«Опера Глинки, – писал Одоевский, – явилась у нас просто, как будто неожиданно; об ней не предупреждали нас журнальные похвалы, не приготовляли нас к восторгу рассказами о всех подробностях репетиций, об изумлении знатоков, о восхищении целой Европы, словом о всех тех обстоятельствах, которые часто против воли заставляют нас хлопать изо всей силы, чтобы не показаться варварами…»
Владимир Федорович отложил перо. Было так отрадно вспомнить еще раз все, что пережил он на репетиции. Кто же они, эти неведомые люди, сумевшие сердцем постигнуть смысл и величие Глинки, без всяких указок? Он снова принялся писать.
«Но как выразить удивление истинных любителей музыки, когда они, с первого акта, уверились, что этою оперою решался вопрос важный для искусства вообще и для русского искусства в особенности, а именно: существование русской оперы, русской музыки…»
Автора не покидало приподнятое настроение, которое он унес с собой из театра. Владимир Федорович чувствовал, что сегодня он выражает не только собственные мысли. На репетиции присутствовала удивительная публика! Статья писалась легко и радостно.
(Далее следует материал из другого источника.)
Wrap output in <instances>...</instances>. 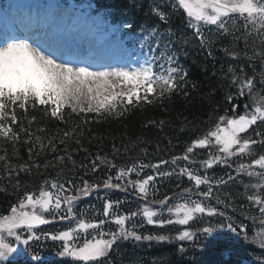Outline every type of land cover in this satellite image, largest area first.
I'll return each mask as SVG.
<instances>
[{"label": "snow or ice", "instance_id": "1", "mask_svg": "<svg viewBox=\"0 0 264 264\" xmlns=\"http://www.w3.org/2000/svg\"><path fill=\"white\" fill-rule=\"evenodd\" d=\"M166 7L169 10L166 11ZM180 10L185 16L183 22L185 28L191 31L190 37L184 32L177 35L179 30L173 31L170 26L171 15ZM150 11L161 24L169 26L161 30L160 25H156L145 30L147 34L143 37V41L148 42L151 39L152 42L148 43V50L143 53L144 59L134 61L136 66L131 64L122 67L96 65L91 57L68 54L55 37L47 39L40 35L39 27L34 30L36 33L34 35L22 33L5 36L0 41V136L7 139L18 138L12 125L3 123L9 116L12 124L17 122L14 112L10 114L6 111L9 102L12 105L19 104L21 109H25L29 102L33 106L36 104L46 106L52 117H59L66 107L73 113L102 114L107 112L111 114L116 110L115 101L117 100L121 103L126 102L127 105L139 102L151 103L153 98L162 99L177 89L182 90L187 80V72L173 53V46L178 41L187 45L190 40H195L198 42L199 49L206 50L208 56L211 57L214 42L205 34V30L211 32V26H214L216 33L226 35L229 31L226 22L233 16L243 18L245 29L251 28V32L260 36L261 43L264 44V0H152ZM123 28L131 29L132 25L124 24ZM225 51L228 52V49ZM229 55L236 58L237 54L231 52ZM256 55L260 57L264 65V50L255 52L254 56ZM227 72L231 75V83L237 88V95L248 96L249 103L244 105V111L240 112L238 105L232 104V115L219 116L214 124H210L200 136L191 140L181 156L172 157V165H177L178 161L187 162L186 166L179 167L178 173L175 167L168 172L159 170L161 166L169 164L167 160L147 165L137 161L131 166L120 168L116 179L133 187L145 203L135 211L119 214L113 213L111 209L114 206L118 207L120 202H113L105 197L103 215L110 220L95 218L88 220L84 218L82 212L75 228H68L57 234L45 233L46 239L50 236L52 241L62 242V250L58 251L60 257H70L73 261L82 262V264H113L110 256L113 251L117 256L120 255L121 249L118 245L123 241H165L169 239L194 241L197 233L207 235L212 232L211 226L197 229L196 232L188 227L196 214L206 212L203 203L191 199L192 188L175 194L173 199L183 202L174 205L168 204L170 198L167 196L160 201H148L147 197L158 176L179 174L186 175L190 182H194L197 190L201 185H209L208 191L198 193L199 196L207 198L212 192L213 179L207 175L208 170L216 164H227V161L234 157L252 156L257 144L264 145V132L256 133L257 136L262 137L260 140L247 136L253 126L264 123V94H262L264 90L254 91V77L247 76L243 67L238 73L236 68L229 65ZM261 83H264V74H262ZM119 84L127 86V90L113 91ZM226 99L232 101L235 96L229 95ZM85 100L87 101L86 107L84 106ZM65 135L67 136L68 133ZM197 148L210 149L207 158L200 161L204 175L199 173V169L193 167L196 161L192 160L191 156ZM0 160H6V157L0 156ZM97 160L100 164L109 163L106 158L99 156ZM99 166L94 162L92 170L96 171ZM111 166L115 167V165ZM253 166L264 169V154L252 159L251 164H238L235 168L236 177L229 175L227 180L219 178L216 180V185L225 184L240 174H247L250 178L256 177L260 179L259 184L244 185L246 192L249 187L258 189L254 194L248 195L247 199L257 205H264V196L260 194L264 191V172L253 171ZM144 168H151L154 175L139 179ZM21 170L24 169L21 168ZM132 173H135L138 179L125 181L124 178ZM48 184L49 182L45 181L41 185L38 195L34 192H26L18 206H11L10 214L0 215V262L8 261L14 253L27 254L32 261H39L40 255L33 254L28 246L30 241L39 239L34 232L36 226L50 222L45 218L46 213L55 218L63 207L65 214L60 215L59 219L71 222L77 219L73 207L76 201L89 196L92 191L121 188V183H113L110 176L102 184H89L88 181H84L82 188L68 189L57 181H51L49 189ZM73 191L75 194H72ZM154 205H159V207ZM207 211L210 216L217 214L216 209ZM259 211L264 216V207H260ZM165 212L170 217L167 220L163 219ZM219 215L223 216V213ZM136 216H142L150 225L177 224L183 226V230L178 231L175 237L143 235L138 233L134 227L127 226ZM227 220L228 229L237 235L243 233L241 238L245 242H254L255 236L252 238L248 236L246 225L239 226L238 230L231 217ZM108 222L115 225L114 231L102 230ZM220 227H225V225L222 224ZM21 230H24L26 238L22 236ZM90 230L91 238H89ZM13 240L24 245L25 248L18 251ZM259 246L264 249V237L260 238ZM178 251L183 254L184 249L180 248Z\"/></svg>", "mask_w": 264, "mask_h": 264}, {"label": "trees", "instance_id": "2", "mask_svg": "<svg viewBox=\"0 0 264 264\" xmlns=\"http://www.w3.org/2000/svg\"><path fill=\"white\" fill-rule=\"evenodd\" d=\"M177 22V19L170 18V25L176 26L173 27L174 31L179 30L177 34L186 31L183 25L178 27ZM221 40L219 36L212 38L214 44ZM250 40L244 33L232 30L224 37L223 45L218 46L220 50H215L213 46L211 57L206 54L199 56L198 53L192 55L188 77L182 90L177 89L171 95L154 99L151 103L126 105L122 113L78 115L64 109L59 117H52L45 106H33L29 102L25 109H21L19 104L12 105L9 102L6 111L10 114L14 112L17 122L12 124L9 116L4 123L12 125L18 138L7 139L0 136V156L6 157V160H0V211L8 212L23 192H37L45 181L49 182L48 188L51 181H57L65 188L74 189L82 188L84 181L89 184H102L109 176L112 177L113 183H121V188L92 191L89 196L82 197L73 205L77 219L66 222L77 223L82 212L88 220H110L103 215L105 197L113 202H120L119 206H114L111 211L122 208L123 203L128 206L123 214L135 211L145 201L133 187L116 179L120 168L131 166L137 161L145 165L155 164L153 162L182 150L192 138L203 133L210 124H214L226 110L232 115V104H237L240 112L244 111V105L249 103V99L247 95H237V88L231 83V75L227 72L229 65L236 68L238 73L243 67L247 76L254 77V91L261 92L264 71L258 63L261 61L260 57L254 56V53L264 50V47L256 44L253 46L248 42ZM225 49H228V52ZM231 52L237 54L236 58L229 55ZM229 95L235 96V99L228 101L226 97ZM251 129L247 136L256 140L262 139L256 133L264 132L263 125L258 123ZM260 154H264V145L257 144L254 154L245 156V164H251L252 159L258 158ZM98 156L106 158L109 163L100 164ZM94 162L100 165L96 171L92 170ZM159 170L162 172V167ZM171 170L172 168H168L167 172ZM176 172H179V168ZM153 174L150 168L139 179ZM124 179L134 181L138 177L132 173ZM235 179L237 180L215 185L211 192L212 196L221 197L235 208L234 214L222 218L225 221L231 217V220L237 222L239 215L246 209L245 196L239 188L250 177L244 174ZM188 183L190 181L186 175L158 176L149 190L147 200L160 201L166 196L173 198ZM72 194H75V191ZM167 216L165 212L163 219ZM208 218L217 221L214 216ZM208 218L193 220L188 227L195 231L202 223L203 227H206ZM138 224L142 227L141 222ZM144 226L147 231H140L138 228V233L155 236L169 231L165 224H157L150 230L154 226L145 220ZM177 227L179 230L183 229V226ZM151 242L155 243L156 240ZM190 246H193V243L187 244V247ZM204 246L211 253L209 260H221L218 251L225 247V243L212 245L205 242ZM175 253H178L175 248L171 252L162 253L158 259L163 263L160 261L159 264H171L172 255ZM141 256V251L132 246L121 249L119 256L115 254V260L118 264H138Z\"/></svg>", "mask_w": 264, "mask_h": 264}, {"label": "rangeland", "instance_id": "3", "mask_svg": "<svg viewBox=\"0 0 264 264\" xmlns=\"http://www.w3.org/2000/svg\"><path fill=\"white\" fill-rule=\"evenodd\" d=\"M80 45H77L75 42H73L72 40H66V46H65V51L66 53H77L80 49ZM118 88H122L123 91L127 90V86L123 85V84H119L116 88H114L115 90ZM84 106H87V101L85 100L84 102Z\"/></svg>", "mask_w": 264, "mask_h": 264}]
</instances>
Каждое слово в ней дышало верой и торжеством.
В увлечении Владимир Федорович совсем забыл, что на премьеру съедется другая публика. Впрочем, сейчас ему не хотелось думать ни о сановной знати, ни о тех великосветских меломанах с лорнетами в руках, которые завтра будут судить творение Глинки.
Глава шестая
– Пора ехать, Мишель! Тебе надо заранее показаться публике.
– Еще успеем, Мари.
Глинка рассеянно оглядывает жену. Марья Петровна готова к выезду: в этот ненастный ноябрьский день живые цветы в прическе и у корсажа еще больше подчеркивают ее вешнюю красоту. А ехать в театр, пожалуй, действительно пора. Оперу начнут ровно в семь часов вечера. Но автор «Ивана Сусанина» цепляется за последнюю отсрочку.
– Еще успеем, друг мой, – повторяет Глинка. – Если бы мне можно было совсем не ехать… Право, боюсь, что сердце не справится с тревогами.